Assignment:
Print every line of each row below word for word, with the same line breaks and characters.

___ Given entries

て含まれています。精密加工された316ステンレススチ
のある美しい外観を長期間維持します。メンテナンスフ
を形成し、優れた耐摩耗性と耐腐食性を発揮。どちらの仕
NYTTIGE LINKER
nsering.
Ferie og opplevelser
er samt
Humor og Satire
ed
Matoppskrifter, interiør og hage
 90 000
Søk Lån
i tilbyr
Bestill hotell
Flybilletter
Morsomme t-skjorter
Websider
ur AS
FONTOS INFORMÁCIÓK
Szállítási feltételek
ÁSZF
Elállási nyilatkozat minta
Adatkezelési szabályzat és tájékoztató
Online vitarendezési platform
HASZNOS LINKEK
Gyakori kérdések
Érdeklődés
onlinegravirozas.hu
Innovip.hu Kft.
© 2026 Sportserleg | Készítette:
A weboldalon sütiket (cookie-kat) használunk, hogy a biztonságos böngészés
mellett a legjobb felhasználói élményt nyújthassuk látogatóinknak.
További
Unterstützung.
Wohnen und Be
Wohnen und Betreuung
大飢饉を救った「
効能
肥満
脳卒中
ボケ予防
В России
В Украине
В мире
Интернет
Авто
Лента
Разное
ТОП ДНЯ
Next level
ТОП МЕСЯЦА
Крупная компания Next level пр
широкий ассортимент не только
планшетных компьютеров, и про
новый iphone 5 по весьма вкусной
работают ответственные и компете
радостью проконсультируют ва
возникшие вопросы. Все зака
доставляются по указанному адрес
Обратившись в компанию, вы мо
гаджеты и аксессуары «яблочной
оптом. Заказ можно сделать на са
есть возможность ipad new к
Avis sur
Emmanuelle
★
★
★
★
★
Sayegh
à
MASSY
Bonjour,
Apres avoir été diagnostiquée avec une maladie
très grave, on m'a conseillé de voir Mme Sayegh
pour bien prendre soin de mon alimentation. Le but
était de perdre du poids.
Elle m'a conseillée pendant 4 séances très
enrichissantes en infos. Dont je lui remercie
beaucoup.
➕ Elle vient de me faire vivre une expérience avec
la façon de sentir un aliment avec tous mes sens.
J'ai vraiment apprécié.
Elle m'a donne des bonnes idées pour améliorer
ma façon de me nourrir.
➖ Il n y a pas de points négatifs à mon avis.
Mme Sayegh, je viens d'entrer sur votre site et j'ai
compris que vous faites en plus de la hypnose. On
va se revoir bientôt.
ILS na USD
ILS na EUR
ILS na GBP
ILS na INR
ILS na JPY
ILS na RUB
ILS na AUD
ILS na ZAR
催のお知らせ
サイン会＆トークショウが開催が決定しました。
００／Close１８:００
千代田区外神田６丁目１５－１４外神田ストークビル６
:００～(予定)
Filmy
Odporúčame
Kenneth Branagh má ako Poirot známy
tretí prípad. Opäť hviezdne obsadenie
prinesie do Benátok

______

Task answer:
て含まれています。精密加工された316ステンレススチ
のある美しい外観を長期間維持します。メンテナンスフ
を形成し、優れた耐摩耗性と耐腐食性を発揮。どちらの仕
NYTTIGE LINKER
nsering.
Ferie og opplevelser
er samt
Humor og Satire
ed
Matoppskrifter, interiør og hage
 90 000
Søk Lån
i tilbyr
Bestill hotell
Flybilletter
Morsomme t-skjorter
Websider
ur AS
FONTOS INFORMÁCIÓK
Szállítási feltételek
ÁSZF
Elállási nyilatkozat minta
Adatkezelési szabályzat és tájékoztató
Online vitarendezési platform
HASZNOS LINKEK
Gyakori kérdések
Érdeklődés
onlinegravirozas.hu
Innovip.hu Kft.
© 2026 Sportserleg | Készítette:
A weboldalon sütiket (cookie-kat) használunk, hogy a biztonságos böngészés
mellett a legjobb felhasználói élményt nyújthassuk látogatóinknak.
További
Unterstützung.
Wohnen und Be
Wohnen und Betreuung
大飢饉を救った「
効能
肥満
脳卒中
ボケ予防
В России
В Украине
В мире
Интернет
Авто
Лента
Разное
ТОП ДНЯ
Next level
ТОП МЕСЯЦА
Крупная компания Next level пр
широкий ассортимент не только
планшетных компьютеров, и про
новый iphone 5 по весьма вкусной
работают ответственные и компете
радостью проконсультируют ва
возникшие вопросы. Все зака
доставляются по указанному адрес
Обратившись в компанию, вы мо
гаджеты и аксессуары «яблочной
оптом. Заказ можно сделать на са
есть возможность ipad new к
Avis sur
Emmanuelle
★
★
★
★
★
Sayegh
à
MASSY
Bonjour,
Apres avoir été diagnostiquée avec une maladie
très grave, on m'a conseillé de voir Mme Sayegh
pour bien prendre soin de mon alimentation. Le but
était de perdre du poids.
Elle m'a conseillée pendant 4 séances très
enrichissantes en infos. Dont je lui remercie
beaucoup.
➕ Elle vient de me faire vivre une expérience avec
la façon de sentir un aliment avec tous mes sens.
J'ai vraiment apprécié.
Elle m'a donne des bonnes idées pour améliorer
ma façon de me nourrir.
➖ Il n y a pas de points négatifs à mon avis.
Mme Sayegh, je viens d'entrer sur votre site et j'ai
compris que vous faites en plus de la hypnose. On
va se revoir bientôt.
ILS na USD
ILS na EUR
ILS na GBP
ILS na INR
ILS na JPY
ILS na RUB
ILS na AUD
ILS na ZAR
催のお知らせ
サイン会＆トークショウが開催が決定しました。
００／Close１８:００
千代田区外神田６丁目１５－１４外神田ストークビル６
:００～(予定)
Filmy
Odporúčame
Kenneth Branagh má ako Poirot známy
tretí prípad. Opäť hviezdne obsadenie
prinesie do Benátok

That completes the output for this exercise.